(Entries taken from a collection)
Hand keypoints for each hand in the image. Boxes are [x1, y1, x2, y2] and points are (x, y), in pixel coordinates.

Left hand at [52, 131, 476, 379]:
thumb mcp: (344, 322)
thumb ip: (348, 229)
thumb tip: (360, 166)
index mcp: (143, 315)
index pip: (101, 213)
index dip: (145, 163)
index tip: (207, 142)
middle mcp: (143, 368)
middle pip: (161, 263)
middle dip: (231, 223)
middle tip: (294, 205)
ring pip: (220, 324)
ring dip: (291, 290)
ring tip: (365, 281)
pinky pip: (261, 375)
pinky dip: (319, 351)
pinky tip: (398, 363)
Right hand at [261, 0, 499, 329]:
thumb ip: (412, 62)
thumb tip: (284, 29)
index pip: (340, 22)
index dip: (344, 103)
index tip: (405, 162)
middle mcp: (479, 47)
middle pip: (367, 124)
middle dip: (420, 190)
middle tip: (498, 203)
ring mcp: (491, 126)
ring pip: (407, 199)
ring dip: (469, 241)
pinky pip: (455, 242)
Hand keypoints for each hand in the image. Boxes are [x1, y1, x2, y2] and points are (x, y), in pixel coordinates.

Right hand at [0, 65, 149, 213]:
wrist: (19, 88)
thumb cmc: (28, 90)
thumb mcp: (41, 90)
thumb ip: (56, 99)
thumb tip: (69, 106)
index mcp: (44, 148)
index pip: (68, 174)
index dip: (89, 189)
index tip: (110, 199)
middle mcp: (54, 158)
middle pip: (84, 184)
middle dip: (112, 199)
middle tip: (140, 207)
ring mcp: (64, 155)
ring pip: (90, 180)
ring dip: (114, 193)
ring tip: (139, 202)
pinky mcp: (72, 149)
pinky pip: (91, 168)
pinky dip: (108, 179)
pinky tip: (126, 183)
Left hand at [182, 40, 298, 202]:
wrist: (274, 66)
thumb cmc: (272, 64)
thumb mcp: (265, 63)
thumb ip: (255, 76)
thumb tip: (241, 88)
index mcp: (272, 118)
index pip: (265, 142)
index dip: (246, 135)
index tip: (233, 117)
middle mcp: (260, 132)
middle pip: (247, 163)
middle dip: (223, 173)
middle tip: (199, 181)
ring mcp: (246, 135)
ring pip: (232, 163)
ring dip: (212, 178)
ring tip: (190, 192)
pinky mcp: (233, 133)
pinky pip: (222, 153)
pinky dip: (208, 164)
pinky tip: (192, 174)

- Problem requirements
Take the lines from the first line of the records through the line holding "middle mcp: (479, 47)", both included, and please reproduce them exactly with nothing added.

- Final answer
Hand keypoints for each hand in the image. Boxes are [x1, y1, x2, y2] and points are (x, y), in pixel coordinates.

Left hand at [52, 131, 476, 379]:
thumb mcp: (344, 322)
thumb ip: (348, 229)
thumb tip: (360, 166)
index mcp: (143, 315)
index pip: (101, 213)
index dip: (145, 163)
index tip: (207, 142)
middle mcp: (143, 368)
middle pip: (161, 263)
middle dip: (231, 223)
middle tip: (294, 205)
ring pip: (220, 324)
ring dip: (291, 290)
ring tip: (365, 281)
pinky pip: (261, 375)
pinky dip: (319, 351)
pinky tip: (398, 363)
Right hand at [261, 0, 499, 329]:
thumb ip: (412, 62)
thumb tip: (284, 29)
index pip: (340, 22)
index dip: (344, 103)
index tip: (405, 162)
middle mcp: (479, 47)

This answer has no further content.